▶ **Task input**:

----

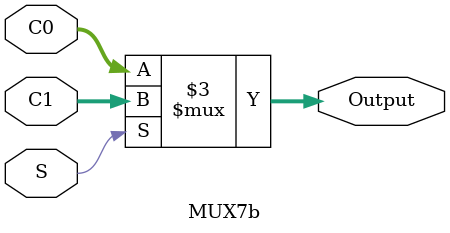
<source format=sv>
module MUX7b(C0,C1,S,Output); // C1 represent errors part in our design , C0 is counters 
input logic[7:0]C1,C0;
input logic S;
output logic[7:0]Output;
always_comb
begin
if(S)
Output=C1;
else
Output=C0;
end
endmodule

</source>
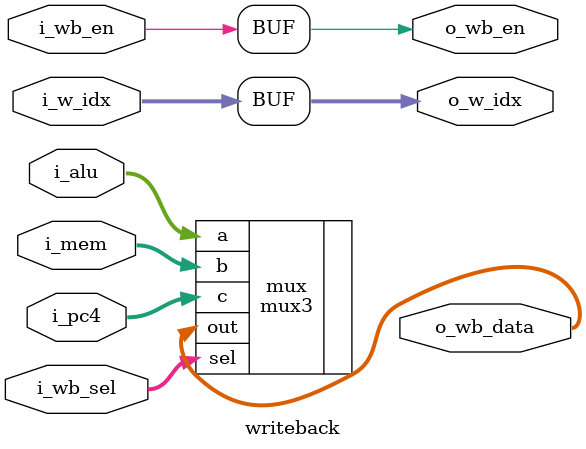
<source format=v>
module writeback (
    input [31:0] i_mem,
    input [31:0] i_alu,
    input [31:0] i_pc4,
    input [4:0] i_w_idx,
    input [1:0] i_wb_sel,
    input i_wb_en,

    output [31:0] o_wb_data,
    output [4:0] o_w_idx,
    output o_wb_en
);

  assign o_wb_en = i_wb_en;
  assign o_w_idx = i_w_idx;

  mux3 mux (
      .sel(i_wb_sel),
      .a  (i_alu),
      .b  (i_mem),
      .c  (i_pc4),
      .out(o_wb_data)
  );

endmodule

</source>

----

▶ **Job item**: Pull out the lines above in which the word "source" appears.

▶ **Result of this task**:
<source format=sv>
</source>
<source format=v>
</source>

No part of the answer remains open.